[Collected data]
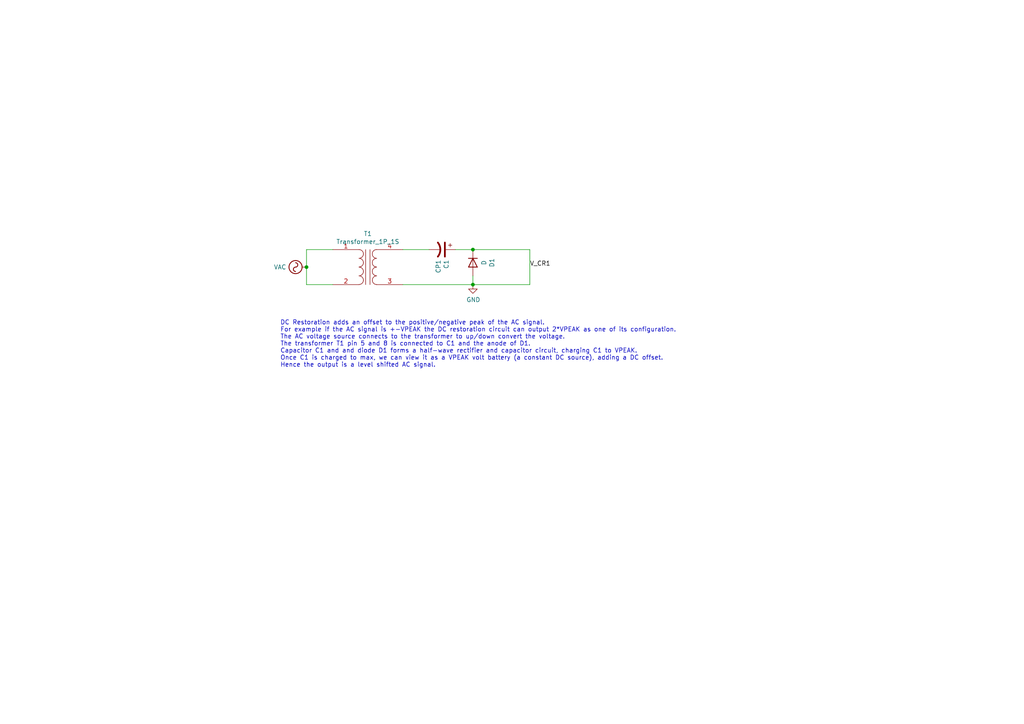
<source format=kicad_sch>
(kicad_sch (version 20230121) (generator eeschema)

  (uuid 6875c28e-3481-438e-9d82-0ca66992463d)

  (paper "A4")

  (title_block
    (title "DC Restoration")
  )

  

  (junction (at 137.16 82.55) (diameter 0) (color 0 0 0 0)
    (uuid 5770ea55-8061-4a40-abf1-1e096f041f98)
  )
  (junction (at 88.9 77.47) (diameter 0) (color 0 0 0 0)
    (uuid a8bfccc1-b984-4373-9c2d-5d992a42e6af)
  )
  (junction (at 137.16 72.39) (diameter 0) (color 0 0 0 0)
    (uuid c0baf539-bba0-4559-b6c5-40bb9776a42d)
  )

  (wire (pts (xy 116.84 72.39) (xy 124.46 72.39))
    (stroke (width 0) (type default))
    (uuid 10ced24c-a42c-40f7-bb7e-569e8ecbe176)
  )
  (wire (pts (xy 153.67 72.39) (xy 153.67 82.55))
    (stroke (width 0) (type default))
    (uuid 35322a18-5f37-492b-97fe-700edc109a58)
  )
  (wire (pts (xy 153.67 82.55) (xy 137.16 82.55))
    (stroke (width 0) (type default))
    (uuid 48f06cdc-5210-4d22-8715-6a7ad2697921)
  )
  (wire (pts (xy 88.9 77.47) (xy 88.9 82.55))
    (stroke (width 0) (type default))
    (uuid 7504b4b8-8a17-4562-b9d8-2569aeafaa90)
  )
  (wire (pts (xy 132.08 72.39) (xy 137.16 72.39))
    (stroke (width 0) (type default))
    (uuid 84d8472b-4cee-4c05-9405-2d24b1cd9710)
  )
  (wire (pts (xy 116.84 82.55) (xy 137.16 82.55))
    (stroke (width 0) (type default))
    (uuid 8bd89290-0135-44b7-9f8e-2fe178166c61)
  )
  (wire (pts (xy 88.9 72.39) (xy 96.52 72.39))
    (stroke (width 0) (type default))
    (uuid a1b77fb0-31b1-40b4-a14f-23996189ef23)
  )
  (wire (pts (xy 137.16 82.55) (xy 137.16 80.01))
    (stroke (width 0) (type default))
    (uuid a88c05bf-f17c-48ec-9e75-c73b778524b3)
  )
  (wire (pts (xy 137.16 72.39) (xy 153.67 72.39))
    (stroke (width 0) (type default))
    (uuid bb4afd91-7476-4202-92d4-10022d10e5b2)
  )
  (wire (pts (xy 88.9 82.55) (xy 96.52 82.55))
    (stroke (width 0) (type default))
    (uuid dfd59124-f2dd-4fc8-b5da-0ede4c37daf9)
  )
  (wire (pts (xy 88.9 77.47) (xy 88.9 72.39))
    (stroke (width 0) (type default))
    (uuid efdd3f45-bc49-44d1-8162-78181c80bd44)
  )

  (text "DC Restoration adds an offset to the positive/negative peak of the AC signal.\nFor example if the AC signal is +-VPEAK the DC restoration circuit can output 2*VPEAK as one of its configuration.\nThe AC voltage source connects to the transformer to up/down convert the voltage.\nThe transformer T1 pin 5 and 8 is connected to C1 and the anode of D1.\nCapacitor C1 and and diode D1 forms a half-wave rectifier and capacitor circuit, charging C1 to VPEAK.\nOnce C1 is charged to max, we can view it as a VPEAK volt battery (a constant DC source), adding a DC offset.\nHence the output is a level shifted AC signal."
    (at 81.28 106.68 0)
    (effects (font (size 1.27 1.27)) (justify left bottom))
    (uuid f0271cd8-c6d4-4ace-a1f6-8ce1b1170db1)
  )

  (label "V_CR1" (at 153.67 77.47 0)
    (effects (font (size 1.27 1.27)) (justify left bottom))
    (uuid 2f340cf3-a9cf-47f5-8159-789a8822cbb2)
  )

  (symbol (lib_id "power:VAC") (at 88.9 77.47 90) (unit 1)
    (in_bom yes) (on_board yes) (dnp no)
    (uuid 00000000-0000-0000-0000-00006121b30f)
    (property "Reference" "#PWR01" (at 91.44 77.47 0)
      (effects (font (size 1.27 1.27)) hide)
    )
    (property "Value" "VAC" (at 83.058 77.47 90)
      (effects (font (size 1.27 1.27)) (justify left))
    )
    (property "Footprint" "" (at 88.9 77.47 0)
      (effects (font (size 1.27 1.27)) hide)
    )
    (property "Datasheet" "" (at 88.9 77.47 0)
      (effects (font (size 1.27 1.27)) hide)
    )
    (pin "1" (uuid f15aa544-6ba2-4271-8e2f-4e596b0a47e1))
    (instances
      (project "dc_restoration"
        (path "/6875c28e-3481-438e-9d82-0ca66992463d"
          (reference "#PWR01") (unit 1)
        )
      )
    )
  )

  (symbol (lib_id "Device:Transformer_1P_1S") (at 106.68 77.47 0) (unit 1)
    (in_bom yes) (on_board yes) (dnp no)
    (uuid 00000000-0000-0000-0000-00006121bd35)
    (property "Reference" "T1" (at 106.68 67.7926 0)
      (effects (font (size 1.27 1.27)))
    )
    (property "Value" "Transformer_1P_1S" (at 106.68 70.104 0)
      (effects (font (size 1.27 1.27)))
    )
    (property "Footprint" "" (at 106.68 77.47 0)
      (effects (font (size 1.27 1.27)) hide)
    )
    (property "Datasheet" "~" (at 106.68 77.47 0)
      (effects (font (size 1.27 1.27)) hide)
    )
    (pin "1" (uuid 9d11292a-b4ef-40ed-9e94-cb9c66dbfd5e))
    (pin "2" (uuid 1f170b73-3947-4ddf-95e4-2cabce79a1a3))
    (pin "3" (uuid 7dec01bd-de71-4e94-9509-fb4f058858bf))
    (pin "4" (uuid 58ec6d16-7698-45d0-9109-2361173cd381))
    (instances
      (project "dc_restoration"
        (path "/6875c28e-3481-438e-9d82-0ca66992463d"
          (reference "T1") (unit 1)
        )
      )
    )
  )

  (symbol (lib_id "dc_restoration-rescue:CP1-Device") (at 128.27 72.39 270) (unit 1)
    (in_bom yes) (on_board yes) (dnp no)
    (uuid 00000000-0000-0000-0000-00006121f534)
    (property "Reference" "C1" (at 129.4384 75.311 0)
      (effects (font (size 1.27 1.27)) (justify left))
    )
    (property "Value" "CP1" (at 127.127 75.311 0)
      (effects (font (size 1.27 1.27)) (justify left))
    )
    (property "Footprint" "" (at 128.27 72.39 0)
      (effects (font (size 1.27 1.27)) hide)
    )
    (property "Datasheet" "~" (at 128.27 72.39 0)
      (effects (font (size 1.27 1.27)) hide)
    )
    (pin "1" (uuid d417bf0f-af1e-404f-8e35-ef63be5fecf7))
    (pin "2" (uuid b9239a9c-bd25-46ad-8900-b0845ecc26da))
    (instances
      (project "dc_restoration"
        (path "/6875c28e-3481-438e-9d82-0ca66992463d"
          (reference "C1") (unit 1)
        )
      )
    )
  )

  (symbol (lib_id "Device:D") (at 137.16 76.2 270) (unit 1)
    (in_bom yes) (on_board yes) (dnp no)
    (uuid 00000000-0000-0000-0000-00006121fe8e)
    (property "Reference" "D1" (at 142.6718 76.2 0)
      (effects (font (size 1.27 1.27)))
    )
    (property "Value" "D" (at 140.3604 76.2 0)
      (effects (font (size 1.27 1.27)))
    )
    (property "Footprint" "" (at 137.16 76.2 0)
      (effects (font (size 1.27 1.27)) hide)
    )
    (property "Datasheet" "~" (at 137.16 76.2 0)
      (effects (font (size 1.27 1.27)) hide)
    )
    (pin "1" (uuid 4fbb4cf7-e054-4d04-b5bd-56e949dcad9b))
    (pin "2" (uuid 51cc8d47-9b23-4a60-bb85-e04a2561b902))
    (instances
      (project "dc_restoration"
        (path "/6875c28e-3481-438e-9d82-0ca66992463d"
          (reference "D1") (unit 1)
        )
      )
    )
  )

  (symbol (lib_id "power:GND") (at 137.16 82.55 0) (unit 1)
    (in_bom yes) (on_board yes) (dnp no)
    (uuid 00000000-0000-0000-0000-000061220889)
    (property "Reference" "#PWR02" (at 137.16 88.9 0)
      (effects (font (size 1.27 1.27)) hide)
    )
    (property "Value" "GND" (at 137.287 86.9442 0)
      (effects (font (size 1.27 1.27)))
    )
    (property "Footprint" "" (at 137.16 82.55 0)
      (effects (font (size 1.27 1.27)) hide)
    )
    (property "Datasheet" "" (at 137.16 82.55 0)
      (effects (font (size 1.27 1.27)) hide)
    )
    (pin "1" (uuid aa295379-9a0f-4e0b-8c8c-b56707f559fd))
    (instances
      (project "dc_restoration"
        (path "/6875c28e-3481-438e-9d82-0ca66992463d"
          (reference "#PWR02") (unit 1)
        )
      )
    )
  )

  (sheet_instances
    (path "/" (page "1"))
  )
)

</source>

Exercise aim => Scan the data above, please, and give the number of lines where the word "diameter" occurs, with no further text.

Solution for this exercise => 3